With scanned printing, there are really three stages. The first is OCR – Optical Character Recognition.then proofreading, then final formatting. OCR happens by computer, and is pretty fast – it just requires the right software. Proofreading – making sure the text has been captured accurately, getting rid of spurious bits and pieces – is slower. The final formatting once you have a good text is a quick pass through. All of these are really present for handwritten texts, but the OCR has to be done by eye! (If there’s software that can reliably read handwriting, I’d like to know about it!)

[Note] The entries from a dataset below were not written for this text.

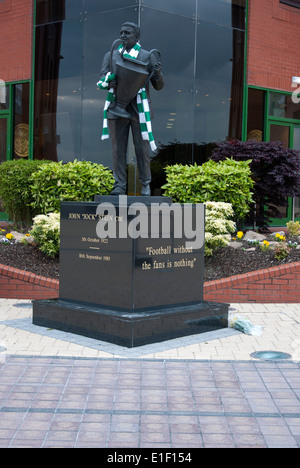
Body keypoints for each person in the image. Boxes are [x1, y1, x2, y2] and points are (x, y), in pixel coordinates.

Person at [98, 22, 164, 196]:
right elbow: (102, 79)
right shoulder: (111, 55)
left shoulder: (146, 56)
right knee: (117, 149)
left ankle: (145, 184)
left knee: (142, 149)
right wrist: (108, 82)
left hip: (138, 108)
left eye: (127, 33)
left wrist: (157, 72)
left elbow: (158, 85)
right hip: (116, 106)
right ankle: (119, 185)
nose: (123, 35)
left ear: (137, 37)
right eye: (121, 32)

Proofreading is quite slow – especially when there are things like names of people or places that may have been obvious to the writer, but aren’t so obvious without their mental context. It helps to have some sort of overview of the whole document, as the same names may crop up elsewhere.
The final format will depend on what is to be done with the document, but once the text is in place, it’s easy enough for it to be bashed into any required page or file format. The task of initially transcribing from handwriting was shared between people – and it was interesting how much extra work was required simply to get the different extracts back to the same format – note to self: make sure this is defined properly in advance next time!
What was most interesting was the sense of personal involvement in people’s stories. We were transcribing a kind of visitors’ book. To follow small elements of the family history over the years was a surprisingly touching experience.